Hi – This is Nicole with Venminder. Nicole OBrien Headshot

In this 90-second podcast, we’ll cover the basics of inherent risk and residual risk, how to get from one to the other and a quick example.

At Venminder, we have a team of industry experts who specialize in reviewing vendor risk assessments and understanding the risk assessment process.

Let’s start with the basics. Inherent risk is generally unchanging and innate to the product or service that the vendor provides. It’s the baseline risk which must be managed and controlled by taking measures to protect your organization. It’s often measured by risk rating such as low, moderate or high and can cover a wide range of risk categories. Residual risk is what remains after you apply measures or controls.
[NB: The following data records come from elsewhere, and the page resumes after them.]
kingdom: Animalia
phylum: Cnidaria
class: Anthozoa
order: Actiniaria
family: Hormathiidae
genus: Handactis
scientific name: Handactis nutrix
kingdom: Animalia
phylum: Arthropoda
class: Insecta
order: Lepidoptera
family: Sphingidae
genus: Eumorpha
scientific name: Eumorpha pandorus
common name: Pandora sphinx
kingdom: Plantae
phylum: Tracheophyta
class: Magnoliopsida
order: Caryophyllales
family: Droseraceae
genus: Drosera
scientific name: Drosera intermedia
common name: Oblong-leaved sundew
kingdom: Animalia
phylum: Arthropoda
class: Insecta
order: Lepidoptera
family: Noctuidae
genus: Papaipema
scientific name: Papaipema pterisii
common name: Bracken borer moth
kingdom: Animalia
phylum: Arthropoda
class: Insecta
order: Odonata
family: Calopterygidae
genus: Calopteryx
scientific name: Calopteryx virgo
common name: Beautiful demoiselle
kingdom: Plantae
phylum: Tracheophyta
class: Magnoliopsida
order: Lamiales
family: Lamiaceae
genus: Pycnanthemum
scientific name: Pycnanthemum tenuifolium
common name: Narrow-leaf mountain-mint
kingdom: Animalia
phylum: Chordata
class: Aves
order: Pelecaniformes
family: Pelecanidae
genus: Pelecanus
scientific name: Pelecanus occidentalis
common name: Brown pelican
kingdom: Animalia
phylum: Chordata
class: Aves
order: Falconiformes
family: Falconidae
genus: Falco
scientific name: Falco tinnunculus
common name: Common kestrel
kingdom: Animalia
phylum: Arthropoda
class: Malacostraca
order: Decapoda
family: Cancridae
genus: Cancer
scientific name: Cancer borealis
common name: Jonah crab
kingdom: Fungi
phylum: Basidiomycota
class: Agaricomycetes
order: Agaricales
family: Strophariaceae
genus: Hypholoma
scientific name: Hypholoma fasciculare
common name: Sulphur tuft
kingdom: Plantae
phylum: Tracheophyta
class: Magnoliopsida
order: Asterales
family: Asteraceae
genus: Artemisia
Or by simply learning, understanding and documenting some controls that may already be in place.

A simple calculation would be: Inherent Risk + Information and Controls = Residual Risk

To help clarify further, here’s an example of how you might calculate the risk for call centers that provide customer service to your organization:

First: Identify the risks associated with the type of service. Since they’ll directly interact with your customers they pose significant risk to your reputation and would likely warrant an inherently high-risk rating.

Then: Determine the controls you can put in place to mitigate that risk. You may choose to include certain service level agreement requirements in your vendor contract to try to ensure quality service, validate that the vendor employs adequate background investigations and training for employees, or establish some agreed-upon procedures for how to work with your customers. These measures would assist in protecting your reputation, leaving you with less residual risk.

And then finally: Make an informed decision on whether the residual risk is acceptable. It’s important to remember that third-party risk management isn’t the process of eliminating  risk altogether.  Rather, it’s understanding, mitigating and managing the risk at a level that’s appropriate to your organization.